Opus 4.6 is the gold standard. It is the most capable AI model available for programming today -- the same model many engineering teams use to write their best code. When Opus is also the one judging your code, scores carry a certain weight that's hard to argue with. Some teams, depending on their culture and how they want to roll out scoring, find it important to start with the best-in-class model. If your engineers care about being scored with the highest possible accuracy, Opus is the right choice. There is also a natural correlation: Opus is what you code with, so it makes sense for it to be what evaluates your code. With Sonnet, there can be a slight perception gap -- teams may not use it as much for coding, so there's less of that built-in trust.

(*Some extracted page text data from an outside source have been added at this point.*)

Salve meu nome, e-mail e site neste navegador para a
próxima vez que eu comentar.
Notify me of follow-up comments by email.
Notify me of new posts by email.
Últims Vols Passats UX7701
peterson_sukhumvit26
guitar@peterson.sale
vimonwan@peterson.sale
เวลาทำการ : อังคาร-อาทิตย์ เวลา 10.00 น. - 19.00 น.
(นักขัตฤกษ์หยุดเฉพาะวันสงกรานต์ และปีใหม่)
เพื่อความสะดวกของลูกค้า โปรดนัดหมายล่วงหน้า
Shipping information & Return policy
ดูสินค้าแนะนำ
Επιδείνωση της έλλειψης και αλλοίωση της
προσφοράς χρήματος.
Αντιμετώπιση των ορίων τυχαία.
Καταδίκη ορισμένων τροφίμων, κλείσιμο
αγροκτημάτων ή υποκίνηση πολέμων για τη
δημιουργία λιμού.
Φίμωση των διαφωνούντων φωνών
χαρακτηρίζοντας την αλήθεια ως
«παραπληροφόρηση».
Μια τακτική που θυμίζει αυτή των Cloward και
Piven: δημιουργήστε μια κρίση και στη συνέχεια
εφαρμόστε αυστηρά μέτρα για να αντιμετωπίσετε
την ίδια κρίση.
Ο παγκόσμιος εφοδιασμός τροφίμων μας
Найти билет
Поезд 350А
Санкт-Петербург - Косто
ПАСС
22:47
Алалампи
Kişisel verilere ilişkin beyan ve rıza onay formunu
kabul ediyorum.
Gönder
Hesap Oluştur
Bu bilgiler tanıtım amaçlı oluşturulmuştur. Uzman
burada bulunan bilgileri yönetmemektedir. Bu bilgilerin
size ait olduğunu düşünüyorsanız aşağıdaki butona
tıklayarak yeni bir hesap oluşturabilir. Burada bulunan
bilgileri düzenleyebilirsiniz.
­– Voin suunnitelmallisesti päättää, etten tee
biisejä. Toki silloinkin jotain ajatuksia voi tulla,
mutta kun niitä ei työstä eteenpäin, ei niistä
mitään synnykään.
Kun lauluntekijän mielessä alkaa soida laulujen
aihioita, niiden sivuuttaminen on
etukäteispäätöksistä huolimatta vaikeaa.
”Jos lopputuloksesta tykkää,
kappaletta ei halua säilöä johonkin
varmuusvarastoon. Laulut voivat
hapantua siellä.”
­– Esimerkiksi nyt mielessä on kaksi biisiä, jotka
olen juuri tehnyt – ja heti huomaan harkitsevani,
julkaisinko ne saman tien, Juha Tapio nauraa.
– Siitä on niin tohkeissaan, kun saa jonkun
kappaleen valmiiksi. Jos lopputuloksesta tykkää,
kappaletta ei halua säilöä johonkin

Haiku 4.5 is not recommended. While it's the cheapest option at $0.03/review, the 18% average CV (with spikes up to 77%) means scores are too inconsistent to be useful. The same PR can receive wildly different scores across runs. We include the data here for transparency, but we do not recommend Haiku for production scoring.
You can change your model at any time in Settings > AI Configuration.
Benchmark conducted March 2026. 20 PRs, 120 API calls.